WHAT THE EXERCISE ASKS: Could you copy out the listing below word for word, from the line with "Камни для ландшафтного" to the line with "ассортиментом размеров. Гранитный щебень", both lines included? Leave the pictures out of your answer.

EXERCISE INPUT:

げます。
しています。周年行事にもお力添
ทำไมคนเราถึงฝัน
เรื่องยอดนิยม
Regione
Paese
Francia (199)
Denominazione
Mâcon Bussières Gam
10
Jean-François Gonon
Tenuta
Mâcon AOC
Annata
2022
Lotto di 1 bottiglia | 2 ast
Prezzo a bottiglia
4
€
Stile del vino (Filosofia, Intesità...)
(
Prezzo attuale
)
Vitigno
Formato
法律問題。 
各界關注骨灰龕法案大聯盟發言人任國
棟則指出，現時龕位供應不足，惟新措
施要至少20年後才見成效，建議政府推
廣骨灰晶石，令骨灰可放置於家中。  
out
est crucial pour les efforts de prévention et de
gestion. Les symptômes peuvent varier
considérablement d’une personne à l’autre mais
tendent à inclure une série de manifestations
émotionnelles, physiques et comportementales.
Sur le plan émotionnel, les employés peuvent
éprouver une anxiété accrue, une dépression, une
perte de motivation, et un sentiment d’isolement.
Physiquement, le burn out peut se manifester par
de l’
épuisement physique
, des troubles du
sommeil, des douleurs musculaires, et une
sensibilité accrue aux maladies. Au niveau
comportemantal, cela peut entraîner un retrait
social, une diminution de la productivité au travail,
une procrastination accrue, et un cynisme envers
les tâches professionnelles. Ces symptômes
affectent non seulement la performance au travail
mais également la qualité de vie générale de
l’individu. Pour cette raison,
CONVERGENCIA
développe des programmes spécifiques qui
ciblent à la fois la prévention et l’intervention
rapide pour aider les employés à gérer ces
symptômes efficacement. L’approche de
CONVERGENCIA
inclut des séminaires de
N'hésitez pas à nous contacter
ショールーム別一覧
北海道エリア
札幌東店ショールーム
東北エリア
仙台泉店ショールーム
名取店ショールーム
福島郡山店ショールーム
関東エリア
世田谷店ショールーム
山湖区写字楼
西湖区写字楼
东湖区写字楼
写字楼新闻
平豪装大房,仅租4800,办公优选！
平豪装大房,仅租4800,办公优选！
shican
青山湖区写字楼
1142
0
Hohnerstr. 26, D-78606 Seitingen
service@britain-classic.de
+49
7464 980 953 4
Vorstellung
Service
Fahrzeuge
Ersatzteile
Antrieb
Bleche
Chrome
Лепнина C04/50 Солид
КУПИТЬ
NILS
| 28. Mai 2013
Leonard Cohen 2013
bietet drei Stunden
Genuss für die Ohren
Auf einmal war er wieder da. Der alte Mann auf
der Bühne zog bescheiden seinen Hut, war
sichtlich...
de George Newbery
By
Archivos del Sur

---

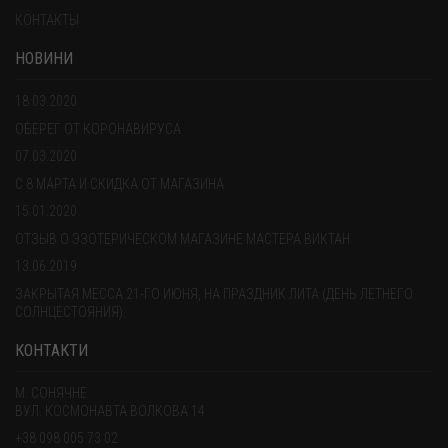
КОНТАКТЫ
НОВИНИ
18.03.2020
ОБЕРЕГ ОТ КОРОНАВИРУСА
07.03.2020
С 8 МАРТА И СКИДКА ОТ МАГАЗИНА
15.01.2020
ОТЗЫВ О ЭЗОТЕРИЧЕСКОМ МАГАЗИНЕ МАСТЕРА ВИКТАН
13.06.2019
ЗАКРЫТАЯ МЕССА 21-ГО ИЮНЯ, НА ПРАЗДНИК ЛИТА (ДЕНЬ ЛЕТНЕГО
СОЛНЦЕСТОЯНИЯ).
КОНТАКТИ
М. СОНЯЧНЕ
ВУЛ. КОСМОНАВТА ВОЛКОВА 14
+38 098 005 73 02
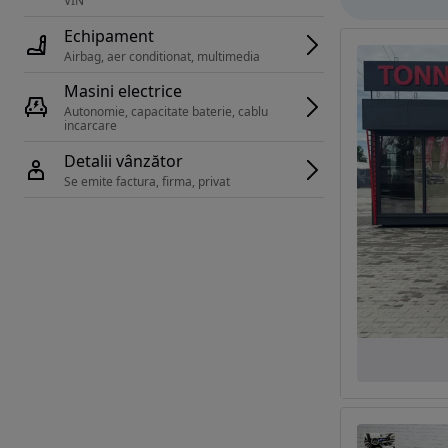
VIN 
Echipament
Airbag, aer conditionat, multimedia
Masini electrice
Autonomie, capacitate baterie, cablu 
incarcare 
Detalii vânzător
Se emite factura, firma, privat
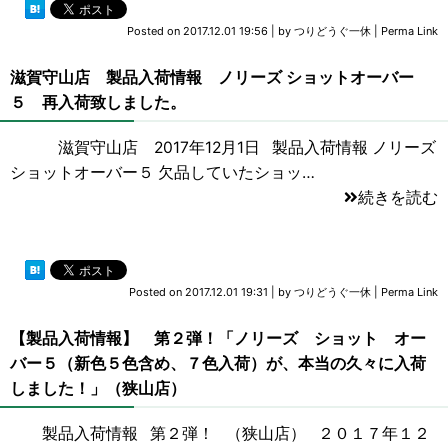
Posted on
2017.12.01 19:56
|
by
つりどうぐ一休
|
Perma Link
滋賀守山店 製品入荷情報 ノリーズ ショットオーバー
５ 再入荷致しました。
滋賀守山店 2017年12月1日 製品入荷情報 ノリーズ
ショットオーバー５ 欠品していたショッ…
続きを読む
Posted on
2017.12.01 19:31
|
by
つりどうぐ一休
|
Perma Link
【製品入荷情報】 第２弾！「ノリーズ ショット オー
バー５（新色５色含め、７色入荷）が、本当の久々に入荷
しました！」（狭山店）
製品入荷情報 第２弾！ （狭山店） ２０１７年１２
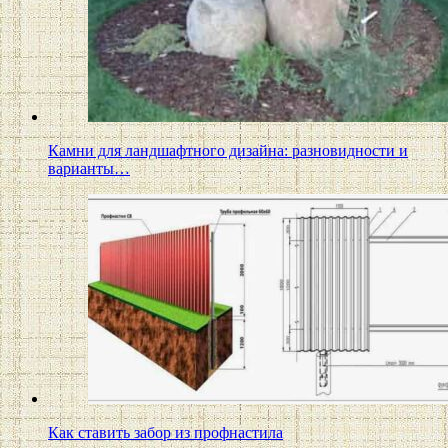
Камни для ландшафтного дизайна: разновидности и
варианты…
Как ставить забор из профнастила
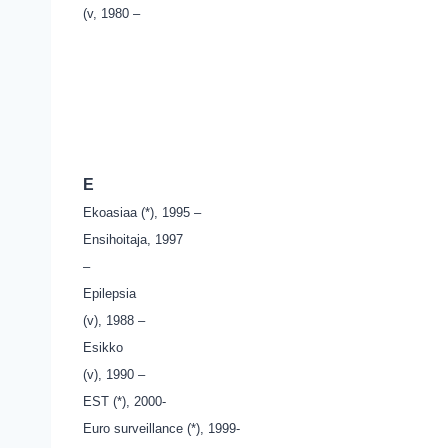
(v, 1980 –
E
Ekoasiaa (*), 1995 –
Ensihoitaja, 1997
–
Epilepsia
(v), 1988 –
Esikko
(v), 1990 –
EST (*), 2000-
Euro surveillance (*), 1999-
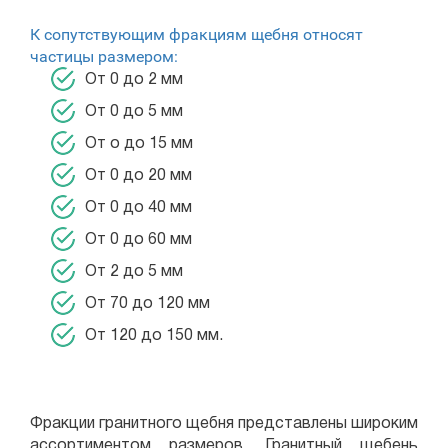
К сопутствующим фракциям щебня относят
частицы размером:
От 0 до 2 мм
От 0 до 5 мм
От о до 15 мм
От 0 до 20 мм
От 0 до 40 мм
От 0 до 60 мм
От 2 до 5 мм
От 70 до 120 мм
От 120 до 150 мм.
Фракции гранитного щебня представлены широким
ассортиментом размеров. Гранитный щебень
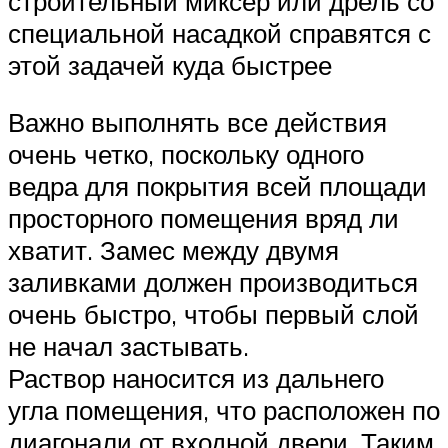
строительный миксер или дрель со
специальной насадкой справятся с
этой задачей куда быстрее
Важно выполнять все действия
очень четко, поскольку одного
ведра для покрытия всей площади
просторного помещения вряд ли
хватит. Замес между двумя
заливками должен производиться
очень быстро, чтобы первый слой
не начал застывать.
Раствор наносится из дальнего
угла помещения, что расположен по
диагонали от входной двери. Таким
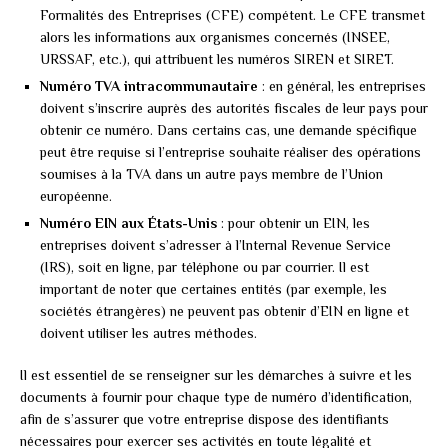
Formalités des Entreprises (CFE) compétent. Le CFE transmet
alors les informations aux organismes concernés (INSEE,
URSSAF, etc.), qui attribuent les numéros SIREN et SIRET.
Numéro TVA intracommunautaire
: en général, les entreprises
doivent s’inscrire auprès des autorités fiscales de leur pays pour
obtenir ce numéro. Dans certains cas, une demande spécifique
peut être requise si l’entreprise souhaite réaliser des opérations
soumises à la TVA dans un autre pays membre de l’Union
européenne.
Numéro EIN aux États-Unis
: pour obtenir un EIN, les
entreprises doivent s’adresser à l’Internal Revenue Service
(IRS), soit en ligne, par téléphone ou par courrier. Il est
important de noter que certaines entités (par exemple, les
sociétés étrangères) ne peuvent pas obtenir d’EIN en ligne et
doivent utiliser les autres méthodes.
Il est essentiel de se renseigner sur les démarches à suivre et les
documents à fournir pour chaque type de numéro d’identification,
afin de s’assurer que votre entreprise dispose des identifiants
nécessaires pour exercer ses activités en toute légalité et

WRITTEN SOLUTION:
Камни для ландшафтного дизайна: разновидности и
варианты…
Как ставить забор из профнастила
(v, 1980 –
E
Ekoasiaa (*), 1995 –
Ensihoitaja, 1997
–
Epilepsia
(v), 1988 –
Esikko
(v), 1990 –
EST (*), 2000-
Euro surveillance (*), 1999-
К сопутствующим фракциям щебня относят
частицы размером:
От 0 до 2 мм
От 0 до 5 мм
От о до 15 мм
От 0 до 20 мм
От 0 до 40 мм
От 0 до 60 мм
От 2 до 5 мм
От 70 до 120 мм
От 120 до 150 мм.
Фракции гранитного щебня представлены широким
ассортиментом размеров. Гранитный щебень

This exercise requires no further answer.